Reproduce the text of every item below word for word, leaving the pictures out of your answer.

[Stored data entries]
****

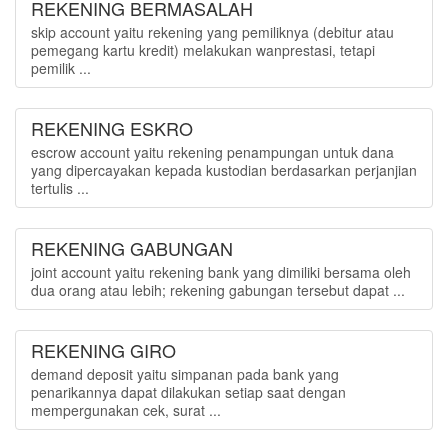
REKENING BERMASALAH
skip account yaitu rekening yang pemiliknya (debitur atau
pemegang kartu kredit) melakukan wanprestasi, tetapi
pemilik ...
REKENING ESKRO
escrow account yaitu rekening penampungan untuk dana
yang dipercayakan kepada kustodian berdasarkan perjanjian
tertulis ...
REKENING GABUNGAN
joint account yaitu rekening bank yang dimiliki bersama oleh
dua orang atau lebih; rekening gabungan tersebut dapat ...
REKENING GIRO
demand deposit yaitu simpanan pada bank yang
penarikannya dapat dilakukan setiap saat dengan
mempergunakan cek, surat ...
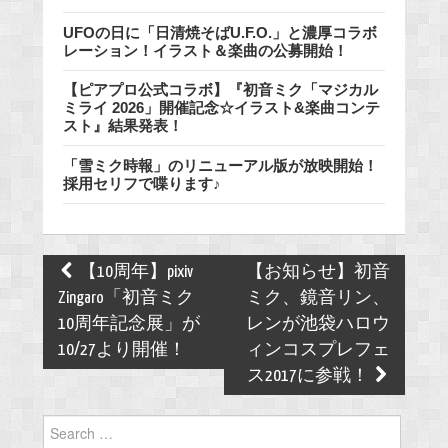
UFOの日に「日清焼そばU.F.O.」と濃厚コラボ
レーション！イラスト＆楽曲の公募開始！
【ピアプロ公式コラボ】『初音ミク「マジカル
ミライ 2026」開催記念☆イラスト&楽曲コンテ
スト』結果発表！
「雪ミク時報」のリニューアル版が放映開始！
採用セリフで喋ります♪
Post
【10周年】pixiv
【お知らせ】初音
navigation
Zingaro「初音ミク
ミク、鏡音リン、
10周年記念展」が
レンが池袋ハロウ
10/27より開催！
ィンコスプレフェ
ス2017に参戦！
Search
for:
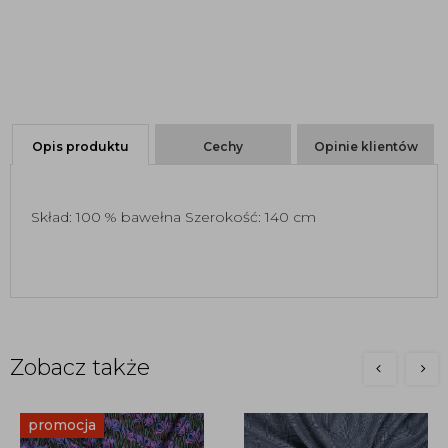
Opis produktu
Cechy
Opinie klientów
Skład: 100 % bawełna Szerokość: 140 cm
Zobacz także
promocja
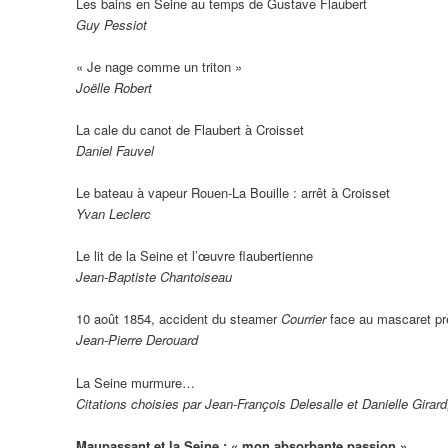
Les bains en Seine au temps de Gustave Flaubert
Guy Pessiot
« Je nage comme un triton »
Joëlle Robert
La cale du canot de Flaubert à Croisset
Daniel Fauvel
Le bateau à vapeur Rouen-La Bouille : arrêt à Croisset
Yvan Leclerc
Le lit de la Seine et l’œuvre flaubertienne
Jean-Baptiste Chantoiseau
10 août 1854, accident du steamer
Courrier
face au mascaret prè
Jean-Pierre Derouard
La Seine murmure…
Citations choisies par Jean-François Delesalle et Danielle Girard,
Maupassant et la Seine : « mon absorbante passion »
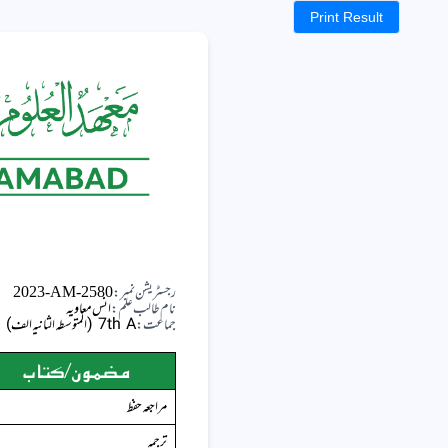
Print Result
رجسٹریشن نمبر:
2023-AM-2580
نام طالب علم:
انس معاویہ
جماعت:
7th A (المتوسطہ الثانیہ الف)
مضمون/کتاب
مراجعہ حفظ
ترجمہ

****

**Task solution**
REKENING BERMASALAH
skip account yaitu rekening yang pemiliknya (debitur atau
pemegang kartu kredit) melakukan wanprestasi, tetapi
pemilik ...
REKENING ESKRO
escrow account yaitu rekening penampungan untuk dana
yang dipercayakan kepada kustodian berdasarkan perjanjian
tertulis ...
REKENING GABUNGAN
joint account yaitu rekening bank yang dimiliki bersama oleh
dua orang atau lebih; rekening gabungan tersebut dapat ...
REKENING GIRO
demand deposit yaitu simpanan pada bank yang
penarikannya dapat dilakukan setiap saat dengan
mempergunakan cek, surat ...
UFOの日に「日清焼そばU.F.O.」と濃厚コラボ
レーション！イラスト＆楽曲の公募開始！
【ピアプロ公式コラボ】『初音ミク「マジカル
ミライ 2026」開催記念☆イラスト&楽曲コンテ
スト』結果発表！
「雪ミク時報」のリニューアル版が放映開始！
採用セリフで喋ります♪
Post
【10周年】pixiv
【お知らせ】初音
navigation
Zingaro「初音ミク
ミク、鏡音リン、
10周年記念展」が
レンが池袋ハロウ
10/27より開催！
ィンコスプレフェ
ス2017に参戦！
Search
for:
Opis produktu
Cechy
Opinie klientów
Skład: 100 % bawełna Szerokość: 140 cm
Zobacz także
promocja
Les bains en Seine au temps de Gustave Flaubert
Guy Pessiot
« Je nage comme un triton »
Joëlle Robert
La cale du canot de Flaubert à Croisset
Daniel Fauvel
Le bateau à vapeur Rouen-La Bouille : arrêt à Croisset
Yvan Leclerc
Le lit de la Seine et l’œuvre flaubertienne
Jean-Baptiste Chantoiseau
10 août 1854, accident du steamer
Courrier
face au mascaret prè
Jean-Pierre Derouard
La Seine murmure…
Citations choisies par Jean-François Delesalle et Danielle Girard,
Maupassant et la Seine : « mon absorbante passion »
Print Result
رجسٹریشن نمبر:
2023-AM-2580
نام طالب علم:
انس معاویہ
جماعت:
7th A (المتوسطہ الثانیہ الف)
مضمون/کتاب
مراجعہ حفظ
ترجمہ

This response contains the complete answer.